WHAT THIS TASK INVOLVES –
Repeat every record exactly as given.

DATA RECORDS –
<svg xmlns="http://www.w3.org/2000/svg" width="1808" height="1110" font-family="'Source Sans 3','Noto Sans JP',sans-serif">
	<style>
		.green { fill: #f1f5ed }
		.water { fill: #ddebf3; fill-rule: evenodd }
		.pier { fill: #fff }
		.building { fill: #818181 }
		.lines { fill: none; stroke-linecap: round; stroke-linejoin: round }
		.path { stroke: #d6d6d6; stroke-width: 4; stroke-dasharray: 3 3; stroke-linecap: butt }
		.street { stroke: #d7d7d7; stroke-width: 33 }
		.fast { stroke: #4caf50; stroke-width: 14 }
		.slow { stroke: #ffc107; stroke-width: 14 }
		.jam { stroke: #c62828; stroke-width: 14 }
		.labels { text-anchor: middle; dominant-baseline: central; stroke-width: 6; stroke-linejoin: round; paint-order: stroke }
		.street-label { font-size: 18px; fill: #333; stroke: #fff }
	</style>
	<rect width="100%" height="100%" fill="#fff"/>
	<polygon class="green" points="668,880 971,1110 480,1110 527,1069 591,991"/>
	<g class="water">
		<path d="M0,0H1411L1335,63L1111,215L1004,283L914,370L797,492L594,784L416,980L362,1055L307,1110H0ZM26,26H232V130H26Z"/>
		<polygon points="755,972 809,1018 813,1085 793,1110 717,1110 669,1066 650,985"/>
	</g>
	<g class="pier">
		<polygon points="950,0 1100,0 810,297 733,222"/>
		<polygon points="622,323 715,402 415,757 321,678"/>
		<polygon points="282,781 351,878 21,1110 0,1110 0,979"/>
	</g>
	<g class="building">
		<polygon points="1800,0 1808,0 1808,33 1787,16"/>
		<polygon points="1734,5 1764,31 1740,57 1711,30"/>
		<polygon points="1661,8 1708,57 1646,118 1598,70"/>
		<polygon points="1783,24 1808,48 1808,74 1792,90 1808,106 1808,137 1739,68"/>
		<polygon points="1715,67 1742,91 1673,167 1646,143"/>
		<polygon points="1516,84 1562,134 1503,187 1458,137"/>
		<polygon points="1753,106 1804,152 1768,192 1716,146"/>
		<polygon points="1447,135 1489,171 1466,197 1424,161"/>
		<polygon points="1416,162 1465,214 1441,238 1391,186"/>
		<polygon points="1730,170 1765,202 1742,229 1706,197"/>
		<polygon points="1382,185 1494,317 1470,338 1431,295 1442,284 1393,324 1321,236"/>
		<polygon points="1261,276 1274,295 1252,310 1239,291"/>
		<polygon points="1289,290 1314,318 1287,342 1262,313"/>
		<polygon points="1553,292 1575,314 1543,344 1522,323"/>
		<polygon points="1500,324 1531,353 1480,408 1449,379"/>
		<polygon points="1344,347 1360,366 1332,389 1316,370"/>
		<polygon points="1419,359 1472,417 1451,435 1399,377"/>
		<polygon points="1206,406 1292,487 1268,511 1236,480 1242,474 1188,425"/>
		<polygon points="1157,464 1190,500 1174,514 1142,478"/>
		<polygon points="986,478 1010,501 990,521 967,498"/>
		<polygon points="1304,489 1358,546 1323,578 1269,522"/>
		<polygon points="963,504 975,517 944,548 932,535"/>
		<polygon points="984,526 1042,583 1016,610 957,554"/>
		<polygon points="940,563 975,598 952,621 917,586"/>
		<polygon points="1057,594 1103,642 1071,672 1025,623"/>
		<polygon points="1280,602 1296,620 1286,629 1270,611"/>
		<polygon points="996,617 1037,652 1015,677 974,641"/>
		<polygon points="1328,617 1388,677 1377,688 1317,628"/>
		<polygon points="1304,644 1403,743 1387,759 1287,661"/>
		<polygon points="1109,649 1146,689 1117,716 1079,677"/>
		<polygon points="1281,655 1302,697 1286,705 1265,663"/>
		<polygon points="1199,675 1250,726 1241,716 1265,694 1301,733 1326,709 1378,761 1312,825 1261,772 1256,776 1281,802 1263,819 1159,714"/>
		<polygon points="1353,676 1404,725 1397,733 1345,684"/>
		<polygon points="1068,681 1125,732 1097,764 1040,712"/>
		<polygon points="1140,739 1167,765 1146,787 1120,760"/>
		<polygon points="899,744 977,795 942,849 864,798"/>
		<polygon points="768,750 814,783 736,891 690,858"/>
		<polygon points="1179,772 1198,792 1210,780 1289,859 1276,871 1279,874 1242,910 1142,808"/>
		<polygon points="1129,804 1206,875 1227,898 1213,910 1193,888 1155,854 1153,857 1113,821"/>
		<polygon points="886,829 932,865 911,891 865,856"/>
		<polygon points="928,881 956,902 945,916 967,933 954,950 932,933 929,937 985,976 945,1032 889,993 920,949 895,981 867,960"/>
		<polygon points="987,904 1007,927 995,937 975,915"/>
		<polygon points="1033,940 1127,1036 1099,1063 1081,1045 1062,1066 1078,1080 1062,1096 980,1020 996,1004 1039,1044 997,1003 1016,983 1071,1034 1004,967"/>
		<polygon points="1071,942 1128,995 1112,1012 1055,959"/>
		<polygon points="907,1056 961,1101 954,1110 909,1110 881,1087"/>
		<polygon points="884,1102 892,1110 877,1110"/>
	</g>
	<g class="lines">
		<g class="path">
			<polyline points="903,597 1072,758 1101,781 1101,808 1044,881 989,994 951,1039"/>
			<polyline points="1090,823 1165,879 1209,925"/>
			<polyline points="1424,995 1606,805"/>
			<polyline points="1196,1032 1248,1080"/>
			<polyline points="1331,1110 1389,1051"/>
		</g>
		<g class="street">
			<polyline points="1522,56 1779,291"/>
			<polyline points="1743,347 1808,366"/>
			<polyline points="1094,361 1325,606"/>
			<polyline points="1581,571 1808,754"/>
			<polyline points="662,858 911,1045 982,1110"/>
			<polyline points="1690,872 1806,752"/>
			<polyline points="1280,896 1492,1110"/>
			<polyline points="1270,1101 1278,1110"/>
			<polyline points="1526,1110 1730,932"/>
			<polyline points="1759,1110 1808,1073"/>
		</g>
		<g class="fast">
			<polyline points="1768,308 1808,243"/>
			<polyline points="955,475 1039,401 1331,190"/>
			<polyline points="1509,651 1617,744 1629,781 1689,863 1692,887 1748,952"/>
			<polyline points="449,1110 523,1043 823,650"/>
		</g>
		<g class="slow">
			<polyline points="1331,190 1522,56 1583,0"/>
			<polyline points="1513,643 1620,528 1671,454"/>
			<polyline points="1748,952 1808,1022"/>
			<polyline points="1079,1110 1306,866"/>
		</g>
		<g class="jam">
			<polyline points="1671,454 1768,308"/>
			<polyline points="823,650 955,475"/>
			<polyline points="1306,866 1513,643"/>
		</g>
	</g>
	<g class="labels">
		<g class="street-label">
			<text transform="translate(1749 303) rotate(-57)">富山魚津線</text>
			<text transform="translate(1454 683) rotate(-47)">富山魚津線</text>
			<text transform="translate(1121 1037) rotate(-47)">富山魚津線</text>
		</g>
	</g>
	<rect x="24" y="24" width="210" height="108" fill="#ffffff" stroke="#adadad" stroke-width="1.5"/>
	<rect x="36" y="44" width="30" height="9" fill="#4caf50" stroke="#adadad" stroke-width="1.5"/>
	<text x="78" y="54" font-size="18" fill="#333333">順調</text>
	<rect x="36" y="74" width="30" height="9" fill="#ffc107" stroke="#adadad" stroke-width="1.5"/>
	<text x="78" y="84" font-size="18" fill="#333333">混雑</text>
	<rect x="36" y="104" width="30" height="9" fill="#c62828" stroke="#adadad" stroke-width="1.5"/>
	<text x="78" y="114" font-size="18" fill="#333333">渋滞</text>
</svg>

RESPONSE BOX –
<svg xmlns="http://www.w3.org/2000/svg" width="1808" height="1110" font-family="'Source Sans 3','Noto Sans JP',sans-serif">
	<style>
		.green { fill: #f1f5ed }
		.water { fill: #ddebf3; fill-rule: evenodd }
		.pier { fill: #fff }
		.building { fill: #818181 }
		.lines { fill: none; stroke-linecap: round; stroke-linejoin: round }
		.path { stroke: #d6d6d6; stroke-width: 4; stroke-dasharray: 3 3; stroke-linecap: butt }
		.street { stroke: #d7d7d7; stroke-width: 33 }
		.fast { stroke: #4caf50; stroke-width: 14 }
		.slow { stroke: #ffc107; stroke-width: 14 }
		.jam { stroke: #c62828; stroke-width: 14 }
		.labels { text-anchor: middle; dominant-baseline: central; stroke-width: 6; stroke-linejoin: round; paint-order: stroke }
		.street-label { font-size: 18px; fill: #333; stroke: #fff }
	</style>
	<rect width="100%" height="100%" fill="#fff"/>
	<polygon class="green" points="668,880 971,1110 480,1110 527,1069 591,991"/>
	<g class="water">
		<path d="M0,0H1411L1335,63L1111,215L1004,283L914,370L797,492L594,784L416,980L362,1055L307,1110H0ZM26,26H232V130H26Z"/>
		<polygon points="755,972 809,1018 813,1085 793,1110 717,1110 669,1066 650,985"/>
	</g>
	<g class="pier">
		<polygon points="950,0 1100,0 810,297 733,222"/>
		<polygon points="622,323 715,402 415,757 321,678"/>
		<polygon points="282,781 351,878 21,1110 0,1110 0,979"/>
	</g>
	<g class="building">
		<polygon points="1800,0 1808,0 1808,33 1787,16"/>
		<polygon points="1734,5 1764,31 1740,57 1711,30"/>
		<polygon points="1661,8 1708,57 1646,118 1598,70"/>
		<polygon points="1783,24 1808,48 1808,74 1792,90 1808,106 1808,137 1739,68"/>
		<polygon points="1715,67 1742,91 1673,167 1646,143"/>
		<polygon points="1516,84 1562,134 1503,187 1458,137"/>
		<polygon points="1753,106 1804,152 1768,192 1716,146"/>
		<polygon points="1447,135 1489,171 1466,197 1424,161"/>
		<polygon points="1416,162 1465,214 1441,238 1391,186"/>
		<polygon points="1730,170 1765,202 1742,229 1706,197"/>
		<polygon points="1382,185 1494,317 1470,338 1431,295 1442,284 1393,324 1321,236"/>
		<polygon points="1261,276 1274,295 1252,310 1239,291"/>
		<polygon points="1289,290 1314,318 1287,342 1262,313"/>
		<polygon points="1553,292 1575,314 1543,344 1522,323"/>
		<polygon points="1500,324 1531,353 1480,408 1449,379"/>
		<polygon points="1344,347 1360,366 1332,389 1316,370"/>
		<polygon points="1419,359 1472,417 1451,435 1399,377"/>
		<polygon points="1206,406 1292,487 1268,511 1236,480 1242,474 1188,425"/>
		<polygon points="1157,464 1190,500 1174,514 1142,478"/>
		<polygon points="986,478 1010,501 990,521 967,498"/>
		<polygon points="1304,489 1358,546 1323,578 1269,522"/>
		<polygon points="963,504 975,517 944,548 932,535"/>
		<polygon points="984,526 1042,583 1016,610 957,554"/>
		<polygon points="940,563 975,598 952,621 917,586"/>
		<polygon points="1057,594 1103,642 1071,672 1025,623"/>
		<polygon points="1280,602 1296,620 1286,629 1270,611"/>
		<polygon points="996,617 1037,652 1015,677 974,641"/>
		<polygon points="1328,617 1388,677 1377,688 1317,628"/>
		<polygon points="1304,644 1403,743 1387,759 1287,661"/>
		<polygon points="1109,649 1146,689 1117,716 1079,677"/>
		<polygon points="1281,655 1302,697 1286,705 1265,663"/>
		<polygon points="1199,675 1250,726 1241,716 1265,694 1301,733 1326,709 1378,761 1312,825 1261,772 1256,776 1281,802 1263,819 1159,714"/>
		<polygon points="1353,676 1404,725 1397,733 1345,684"/>
		<polygon points="1068,681 1125,732 1097,764 1040,712"/>
		<polygon points="1140,739 1167,765 1146,787 1120,760"/>
		<polygon points="899,744 977,795 942,849 864,798"/>
		<polygon points="768,750 814,783 736,891 690,858"/>
		<polygon points="1179,772 1198,792 1210,780 1289,859 1276,871 1279,874 1242,910 1142,808"/>
		<polygon points="1129,804 1206,875 1227,898 1213,910 1193,888 1155,854 1153,857 1113,821"/>
		<polygon points="886,829 932,865 911,891 865,856"/>
		<polygon points="928,881 956,902 945,916 967,933 954,950 932,933 929,937 985,976 945,1032 889,993 920,949 895,981 867,960"/>
		<polygon points="987,904 1007,927 995,937 975,915"/>
		<polygon points="1033,940 1127,1036 1099,1063 1081,1045 1062,1066 1078,1080 1062,1096 980,1020 996,1004 1039,1044 997,1003 1016,983 1071,1034 1004,967"/>
		<polygon points="1071,942 1128,995 1112,1012 1055,959"/>
		<polygon points="907,1056 961,1101 954,1110 909,1110 881,1087"/>
		<polygon points="884,1102 892,1110 877,1110"/>
	</g>
	<g class="lines">
		<g class="path">
			<polyline points="903,597 1072,758 1101,781 1101,808 1044,881 989,994 951,1039"/>
			<polyline points="1090,823 1165,879 1209,925"/>
			<polyline points="1424,995 1606,805"/>
			<polyline points="1196,1032 1248,1080"/>
			<polyline points="1331,1110 1389,1051"/>
		</g>
		<g class="street">
			<polyline points="1522,56 1779,291"/>
			<polyline points="1743,347 1808,366"/>
			<polyline points="1094,361 1325,606"/>
			<polyline points="1581,571 1808,754"/>
			<polyline points="662,858 911,1045 982,1110"/>
			<polyline points="1690,872 1806,752"/>
			<polyline points="1280,896 1492,1110"/>
			<polyline points="1270,1101 1278,1110"/>
			<polyline points="1526,1110 1730,932"/>
			<polyline points="1759,1110 1808,1073"/>
		</g>
		<g class="fast">
			<polyline points="1768,308 1808,243"/>
			<polyline points="955,475 1039,401 1331,190"/>
			<polyline points="1509,651 1617,744 1629,781 1689,863 1692,887 1748,952"/>
			<polyline points="449,1110 523,1043 823,650"/>
		</g>
		<g class="slow">
			<polyline points="1331,190 1522,56 1583,0"/>
			<polyline points="1513,643 1620,528 1671,454"/>
			<polyline points="1748,952 1808,1022"/>
			<polyline points="1079,1110 1306,866"/>
		</g>
		<g class="jam">
			<polyline points="1671,454 1768,308"/>
			<polyline points="823,650 955,475"/>
			<polyline points="1306,866 1513,643"/>
		</g>
	</g>
	<g class="labels">
		<g class="street-label">
			<text transform="translate(1749 303) rotate(-57)">富山魚津線</text>
			<text transform="translate(1454 683) rotate(-47)">富山魚津線</text>
			<text transform="translate(1121 1037) rotate(-47)">富山魚津線</text>
		</g>
	</g>
	<rect x="24" y="24" width="210" height="108" fill="#ffffff" stroke="#adadad" stroke-width="1.5"/>
	<rect x="36" y="44" width="30" height="9" fill="#4caf50" stroke="#adadad" stroke-width="1.5"/>
	<text x="78" y="54" font-size="18" fill="#333333">順調</text>
	<rect x="36" y="74" width="30" height="9" fill="#ffc107" stroke="#adadad" stroke-width="1.5"/>
	<text x="78" y="84" font-size="18" fill="#333333">混雑</text>
	<rect x="36" y="104" width="30" height="9" fill="#c62828" stroke="#adadad" stroke-width="1.5"/>
	<text x="78" y="114" font-size="18" fill="#333333">渋滞</text>
</svg>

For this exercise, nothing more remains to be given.